Mullins Molecular Retrovirology Lab

  • Department of Microbiology
  • School of Medicine
  • University of Washington
University of Washington/Fred Hutch Center for AIDS Research

Citation Information

O'Connor MA, Munson PV, Dross SE, Tunggal HC, Lewis TB, Osborn J, Peterson CW, Huang MW, Moats C, Smedley J, Jerome KR, Kiem HP, Bagley KC, Mullins JI, Fuller DH (2021). A Gut Reaction to SIV and SHIV Infection: Lower Dysregulation of Mucosal T Cells during Acute Infection Is Associated with Greater Viral Suppression during cART. Viruses (ePub ahead of print). (pubmed) (doi)

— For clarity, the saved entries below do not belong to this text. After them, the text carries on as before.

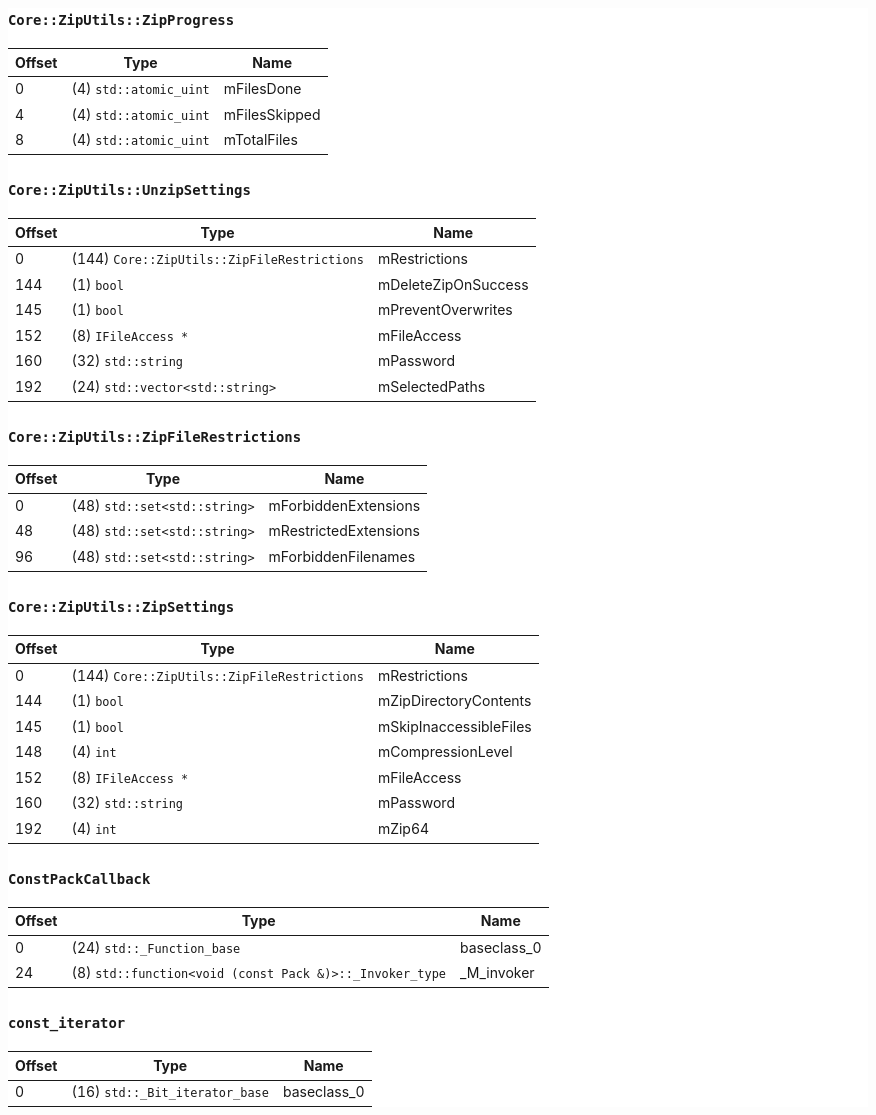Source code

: 
### `Core::ZipUtils::ZipProgress`
Offset | Type | Name
-|-|-
0 | (4) `std::atomic_uint` | mFilesDone
4 | (4) `std::atomic_uint` | mFilesSkipped
8 | (4) `std::atomic_uint` | mTotalFiles


### `Core::ZipUtils::UnzipSettings`
Offset | Type | Name
-|-|-
0 | (144) `Core::ZipUtils::ZipFileRestrictions` | mRestrictions
144 | (1) `bool` | mDeleteZipOnSuccess
145 | (1) `bool` | mPreventOverwrites
152 | (8) `IFileAccess *` | mFileAccess
160 | (32) `std::string` | mPassword
192 | (24) `std::vector<std::string>` | mSelectedPaths


### `Core::ZipUtils::ZipFileRestrictions`
Offset | Type | Name
-|-|-
0 | (48) `std::set<std::string>` | mForbiddenExtensions
48 | (48) `std::set<std::string>` | mRestrictedExtensions
96 | (48) `std::set<std::string>` | mForbiddenFilenames


### `Core::ZipUtils::ZipSettings`
Offset | Type | Name
-|-|-
0 | (144) `Core::ZipUtils::ZipFileRestrictions` | mRestrictions
144 | (1) `bool` | mZipDirectoryContents
145 | (1) `bool` | mSkipInaccessibleFiles
148 | (4) `int` | mCompressionLevel
152 | (8) `IFileAccess *` | mFileAccess
160 | (32) `std::string` | mPassword
192 | (4) `int` | mZip64


### `ConstPackCallback`
Offset | Type | Name
-|-|-
0 | (24) `std::_Function_base` | baseclass_0
24 | (8) `std::function<void (const Pack &)>::_Invoker_type` | _M_invoker


### `const_iterator`
Offset | Type | Name
-|-|-
0 | (16) `std::_Bit_iterator_base` | baseclass_0
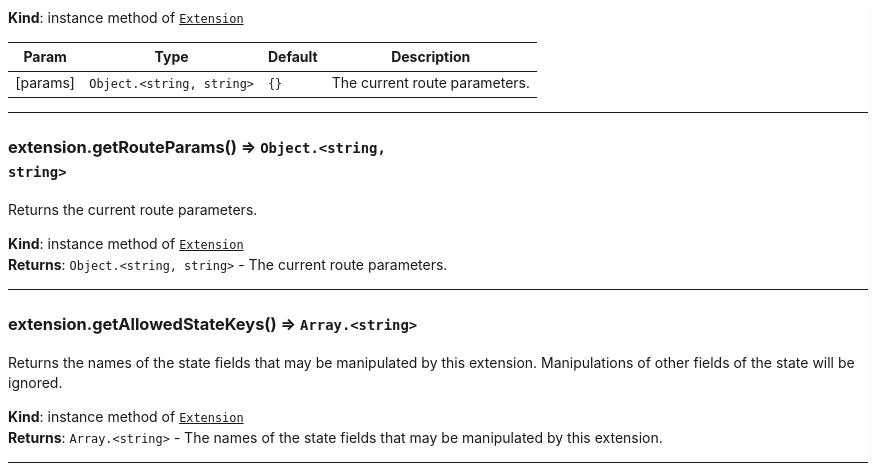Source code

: **Kind**: instance method of [<code>Extension</code>](#Extension)  

| Param | Type | Default | Description |
| --- | --- | --- | --- |
| [params] | <code>Object.&lt;string, string&gt;</code> | <code>{}</code> | The current route        parameters. |


* * *

### extension.getRouteParams() ⇒ <code>Object.&lt;string, string&gt;</code>&nbsp;<a name="Extension+getRouteParams" href="https://github.com/seznam/IMA.js-core/tree/0.16.0-alpha.4/extension/Extension.js#L183" target="_blank"><span class="icon"><i class="fas fa-external-link-alt fa-xs"></i></span></a>
Returns the current route parameters.

**Kind**: instance method of [<code>Extension</code>](#Extension)  
**Returns**: <code>Object.&lt;string, string&gt;</code> - The current route parameters.  

* * *

### extension.getAllowedStateKeys() ⇒ <code>Array.&lt;string&gt;</code>&nbsp;<a name="Extension+getAllowedStateKeys" href="https://github.com/seznam/IMA.js-core/tree/0.16.0-alpha.4/extension/Extension.js#L192" target="_blank"><span class="icon"><i class="fas fa-external-link-alt fa-xs"></i></span></a>
Returns the names of the state fields that may be manipulated by this
extension. Manipulations of other fields of the state will be ignored.

**Kind**: instance method of [<code>Extension</code>](#Extension)  
**Returns**: <code>Array.&lt;string&gt;</code> - The names of the state fields that may be manipulated
        by this extension.  

* * *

Selection of a pre-clinical non-human primate (NHP) model is essential when evaluating therapeutic vaccine and treatment strategies for HIV. SIV and SHIV-infected NHPs exhibit a range of viral burdens, pathologies, and responses to combinatorial antiretroviral therapy (cART) regimens and the choice of the NHP model for AIDS could influence outcomes in studies investigating interventions. Previously, in rhesus macaques (RMs) we showed that maintenance of mucosal Th17/Treg homeostasis during SIV infection correlated with a better virological response to cART. Here, in RMs we compared viral kinetics and dysregulation of gut homeostasis, defined by T cell subset disruption, during highly pathogenic SIVΔB670 compared to SHIV-1157ipd3N4 infection. SHIV infection resulted in lower acute viremia and less disruption to gut CD4 T-cell homeostasis. Additionally, 24/24 SHIV-infected versus 10/19 SIV-infected animals had sustained viral suppression <100 copies/mL of plasma after 5 months of cART. Significantly, the more profound viral suppression during cART in a subset of SIV and all SHIV-infected RMs corresponded with less gut immune dysregulation during acute SIV/SHIV infection, defined by maintenance of the Th17/Treg ratio. These results highlight significant differences in viral control during cART and gut dysregulation in NHP AIDS models and suggest that selection of a model may impact the evaluation of candidate therapeutic interventions for HIV treatment and cure strategies.